• **Page**
·····

CRI-O is an alternative high-level runtime purpose-built for Kubernetes. Unlike containerd (which serves Docker, Kubernetes, and standalone use), CRI-O is only designed to implement the CRI protocol. This focused scope makes it lighter and reduces attack surface.

Feature	containerd	CRI-O
Primary Purpose	General-purpose container runtime	Kubernetes-only runtime
CRI Support	Via built-in CRI plugin	Native (it is a CRI implementation)
Docker Compatibility	Yes (Docker uses containerd)	No (Kubernetes only)
CLI Tool	`ctr`, `nerdctl`	`crictl` only
Image Building	Supports BuildKit	No (use Buildah externally)
Default Snapshotter	overlayfs	overlayfs
Version Sync	Independent releases	Tracks Kubernetes versions (1.28, 1.29...)
Maintained By	CNCF (graduated)	CNCF (incubating)
Used By	Docker, AWS EKS, GKE, AKS	Red Hat OpenShift, Fedora CoreOS

# CRI-O configuration
cat /etc/crio/crio.conf

# Key settings:
# [crio.runtime]
# default_runtime = "runc"
# conmon_cgroup = "pod"
#
# [crio.runtime.runtimes.runc]
# runtime_path = "/usr/bin/runc"
# runtime_type = "oci"
#
# [crio.runtime.runtimes.kata]
# runtime_path = "/usr/bin/kata-runtime"
# runtime_type = "oci"
# privileged_without_host_devices = true

# Check CRI-O status
sudo systemctl status crio

# CRI-O also uses crictl for interaction
sudo crictl --runtime-endpoint unix:///var/run/crio/crio.sock pods

Alternative Runtimes

OCI compliance enables a rich ecosystem of alternative low-level runtimes, each optimised for different use cases:

Runtime	Language	Key Differentiator	Startup Overhead	Use Case
runc	Go	Reference implementation, battle-tested	~100ms	General purpose, default everywhere
crun	C	2× faster startup, 50% less memory	~50ms	Performance-critical, Podman default
youki	Rust	Memory safety, no GC pauses	~60ms	Security-focused, emerging alternative
kata-containers	Go/Rust	Runs each container in a lightweight VM	~500ms	Multi-tenant clouds, untrusted workloads
gVisor (runsc)	Go	User-space kernel intercepts all syscalls	~150ms	Defence in depth, Google Cloud Run
Firecracker	Rust	MicroVM with minimal device model	~125ms	AWS Lambda, AWS Fargate
WasmEdge	C++/Rust	WebAssembly runtime as OCI runtime	~1ms	Lightweight serverless, edge computing

Architecture Decision Runtime Selection

Choosing a Runtime: Decision Matrix

The choice of runtime depends on your threat model and performance requirements:

Single-tenant, trusted workloads → runc or crun (maximum performance, namespace isolation is sufficient)

·····

• **Provided material**
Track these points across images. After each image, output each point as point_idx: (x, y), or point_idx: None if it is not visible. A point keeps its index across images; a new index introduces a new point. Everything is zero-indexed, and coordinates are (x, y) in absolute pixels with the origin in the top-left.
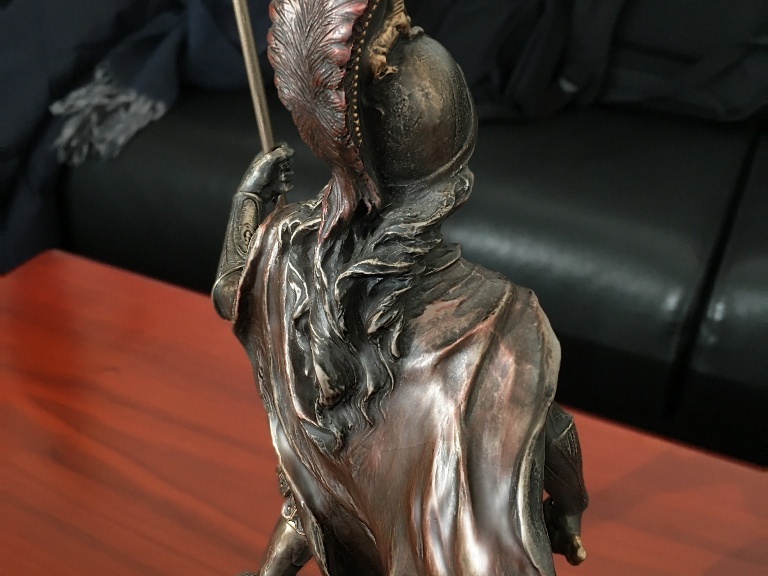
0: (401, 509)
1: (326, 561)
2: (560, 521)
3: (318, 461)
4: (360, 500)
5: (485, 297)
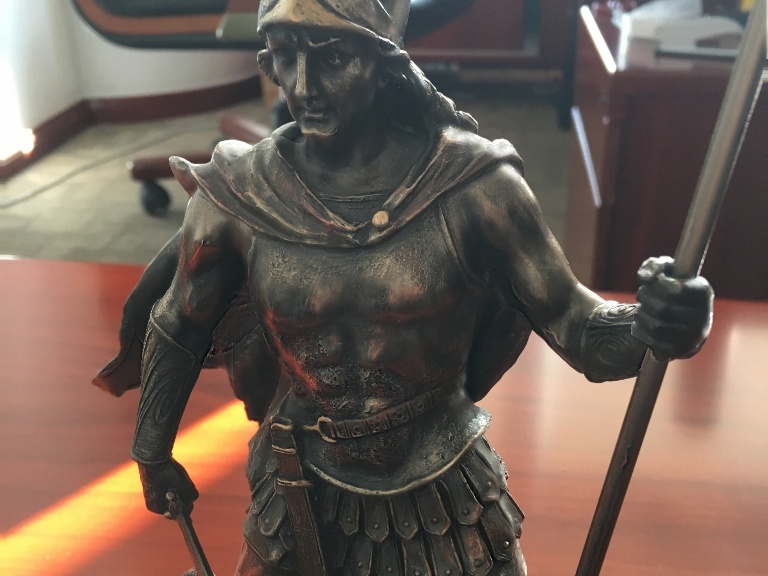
0: None
1: None
2: None
3: None
4: None
5: (242, 147)
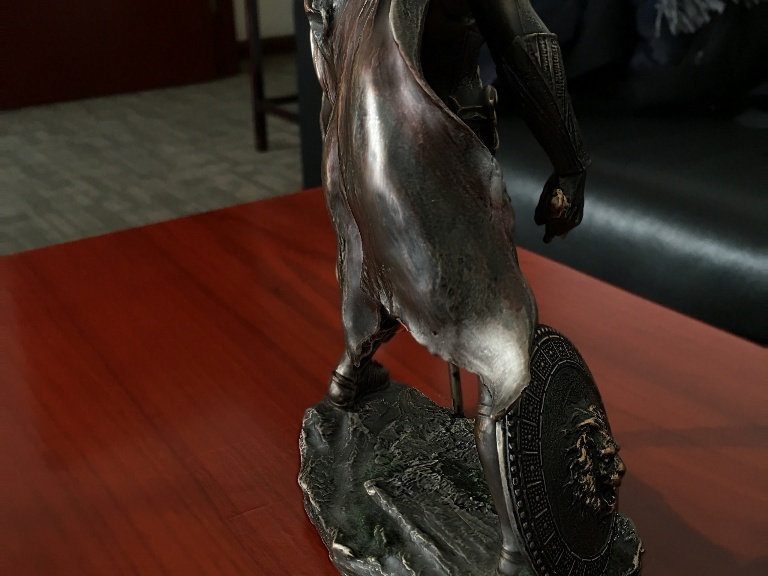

·····

• **Job**
Answer these from the container runtime page, one answer per line:
(a) Which CLI tool does the comparison table list for CRI-O?
(b) In the CRI-O configuration settings, what runtime_path is given for the kata runtime?
(c) Which low-level runtime has a startup overhead of about 1ms?

• **Task response**
(a) `crictl` only
(b) "/usr/bin/kata-runtime"
(c) WasmEdge